*** EXTRACTED INFORMATION Section Begins ***

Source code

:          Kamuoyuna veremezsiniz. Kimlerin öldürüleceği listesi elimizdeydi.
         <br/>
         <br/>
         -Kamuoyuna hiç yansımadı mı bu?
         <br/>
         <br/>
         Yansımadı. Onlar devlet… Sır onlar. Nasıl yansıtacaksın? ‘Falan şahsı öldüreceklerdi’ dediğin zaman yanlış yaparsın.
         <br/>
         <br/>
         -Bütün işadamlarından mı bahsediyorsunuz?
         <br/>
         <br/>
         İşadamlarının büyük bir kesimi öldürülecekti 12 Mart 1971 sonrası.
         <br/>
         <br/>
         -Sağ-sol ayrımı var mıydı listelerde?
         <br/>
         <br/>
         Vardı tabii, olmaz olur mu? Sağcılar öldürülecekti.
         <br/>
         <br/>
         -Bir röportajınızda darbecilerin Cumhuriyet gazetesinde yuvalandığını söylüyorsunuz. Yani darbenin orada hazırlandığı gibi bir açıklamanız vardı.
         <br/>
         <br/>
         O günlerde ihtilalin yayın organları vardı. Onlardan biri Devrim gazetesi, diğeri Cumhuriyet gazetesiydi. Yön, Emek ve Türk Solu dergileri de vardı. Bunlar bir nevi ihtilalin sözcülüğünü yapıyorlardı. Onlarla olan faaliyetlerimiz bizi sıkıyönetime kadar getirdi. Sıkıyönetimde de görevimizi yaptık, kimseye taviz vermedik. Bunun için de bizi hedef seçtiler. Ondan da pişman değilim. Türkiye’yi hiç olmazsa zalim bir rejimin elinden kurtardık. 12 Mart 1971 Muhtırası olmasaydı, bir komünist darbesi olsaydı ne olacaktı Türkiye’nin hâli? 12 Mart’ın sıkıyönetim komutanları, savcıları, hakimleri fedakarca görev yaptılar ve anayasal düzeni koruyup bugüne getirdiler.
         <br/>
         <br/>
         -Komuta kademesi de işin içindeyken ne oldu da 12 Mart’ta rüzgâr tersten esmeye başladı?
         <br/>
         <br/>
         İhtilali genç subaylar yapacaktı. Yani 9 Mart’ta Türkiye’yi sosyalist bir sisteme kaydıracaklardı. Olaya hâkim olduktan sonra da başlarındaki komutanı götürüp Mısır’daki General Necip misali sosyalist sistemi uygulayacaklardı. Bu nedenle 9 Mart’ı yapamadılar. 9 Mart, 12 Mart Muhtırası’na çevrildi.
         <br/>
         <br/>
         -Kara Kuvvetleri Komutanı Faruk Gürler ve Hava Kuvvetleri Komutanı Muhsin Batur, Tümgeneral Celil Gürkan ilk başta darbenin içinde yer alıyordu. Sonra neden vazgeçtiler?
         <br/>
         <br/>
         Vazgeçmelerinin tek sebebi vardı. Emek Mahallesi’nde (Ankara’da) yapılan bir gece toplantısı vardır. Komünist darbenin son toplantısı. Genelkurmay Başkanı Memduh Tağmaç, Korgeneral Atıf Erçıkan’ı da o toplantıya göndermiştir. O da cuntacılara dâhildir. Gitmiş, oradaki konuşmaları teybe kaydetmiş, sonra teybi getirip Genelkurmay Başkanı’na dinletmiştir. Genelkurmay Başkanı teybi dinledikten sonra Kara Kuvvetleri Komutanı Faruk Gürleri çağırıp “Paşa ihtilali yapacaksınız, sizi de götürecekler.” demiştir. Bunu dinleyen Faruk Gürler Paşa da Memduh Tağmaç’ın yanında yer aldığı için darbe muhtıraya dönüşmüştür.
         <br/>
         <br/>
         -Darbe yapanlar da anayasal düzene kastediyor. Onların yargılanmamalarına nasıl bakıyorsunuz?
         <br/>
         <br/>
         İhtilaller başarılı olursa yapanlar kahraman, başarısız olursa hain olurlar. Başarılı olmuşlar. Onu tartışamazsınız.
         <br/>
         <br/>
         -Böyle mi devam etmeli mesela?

*** EXTRACTED INFORMATION Section Ends ***

Please set out the lines of the entries above as a numbered list, skipping any blank lines.

RESPONSE AREA:
1. Source code
2. :          Kamuoyuna veremezsiniz. Kimlerin öldürüleceği listesi elimizdeydi.
3.          <br/>
4.          <br/>
5.          -Kamuoyuna hiç yansımadı mı bu?
6.          <br/>
7.          <br/>
8.          Yansımadı. Onlar devlet… Sır onlar. Nasıl yansıtacaksın? ‘Falan şahsı öldüreceklerdi’ dediğin zaman yanlış yaparsın.
9.          <br/>
10.          <br/>
11.          -Bütün işadamlarından mı bahsediyorsunuz?
12.          <br/>
13.          <br/>
14.          İşadamlarının büyük bir kesimi öldürülecekti 12 Mart 1971 sonrası.
15.          <br/>
16.          <br/>
17.          -Sağ-sol ayrımı var mıydı listelerde?
18.          <br/>
19.          <br/>
20.          Vardı tabii, olmaz olur mu? Sağcılar öldürülecekti.
21.          <br/>
22.          <br/>
23.          -Bir röportajınızda darbecilerin Cumhuriyet gazetesinde yuvalandığını söylüyorsunuz. Yani darbenin orada hazırlandığı gibi bir açıklamanız vardı.
24.          <br/>
25.          <br/>
26.          O günlerde ihtilalin yayın organları vardı. Onlardan biri Devrim gazetesi, diğeri Cumhuriyet gazetesiydi. Yön, Emek ve Türk Solu dergileri de vardı. Bunlar bir nevi ihtilalin sözcülüğünü yapıyorlardı. Onlarla olan faaliyetlerimiz bizi sıkıyönetime kadar getirdi. Sıkıyönetimde de görevimizi yaptık, kimseye taviz vermedik. Bunun için de bizi hedef seçtiler. Ondan da pişman değilim. Türkiye’yi hiç olmazsa zalim bir rejimin elinden kurtardık. 12 Mart 1971 Muhtırası olmasaydı, bir komünist darbesi olsaydı ne olacaktı Türkiye’nin hâli? 12 Mart’ın sıkıyönetim komutanları, savcıları, hakimleri fedakarca görev yaptılar ve anayasal düzeni koruyup bugüne getirdiler.
27.          <br/>
28.          <br/>
29.          -Komuta kademesi de işin içindeyken ne oldu da 12 Mart’ta rüzgâr tersten esmeye başladı?
30.          <br/>
31.          <br/>
32.          İhtilali genç subaylar yapacaktı. Yani 9 Mart’ta Türkiye’yi sosyalist bir sisteme kaydıracaklardı. Olaya hâkim olduktan sonra da başlarındaki komutanı götürüp Mısır’daki General Necip misali sosyalist sistemi uygulayacaklardı. Bu nedenle 9 Mart’ı yapamadılar. 9 Mart, 12 Mart Muhtırası’na çevrildi.
33.          <br/>
34.          <br/>
35.          -Kara Kuvvetleri Komutanı Faruk Gürler ve Hava Kuvvetleri Komutanı Muhsin Batur, Tümgeneral Celil Gürkan ilk başta darbenin içinde yer alıyordu. Sonra neden vazgeçtiler?
36.          <br/>
37.          <br/>
38.          Vazgeçmelerinin tek sebebi vardı. Emek Mahallesi’nde (Ankara’da) yapılan bir gece toplantısı vardır. Komünist darbenin son toplantısı. Genelkurmay Başkanı Memduh Tağmaç, Korgeneral Atıf Erçıkan’ı da o toplantıya göndermiştir. O da cuntacılara dâhildir. Gitmiş, oradaki konuşmaları teybe kaydetmiş, sonra teybi getirip Genelkurmay Başkanı’na dinletmiştir. Genelkurmay Başkanı teybi dinledikten sonra Kara Kuvvetleri Komutanı Faruk Gürleri çağırıp “Paşa ihtilali yapacaksınız, sizi de götürecekler.” demiştir. Bunu dinleyen Faruk Gürler Paşa da Memduh Tağmaç’ın yanında yer aldığı için darbe muhtıraya dönüşmüştür.
39.          <br/>
40.          <br/>
41.          -Darbe yapanlar da anayasal düzene kastediyor. Onların yargılanmamalarına nasıl bakıyorsunuz?
42.          <br/>
43.          <br/>
44.          İhtilaller başarılı olursa yapanlar kahraman, başarısız olursa hain olurlar. Başarılı olmuşlar. Onu tartışamazsınız.
45.          <br/>
46.          <br/>
47.          -Böyle mi devam etmeli mesela?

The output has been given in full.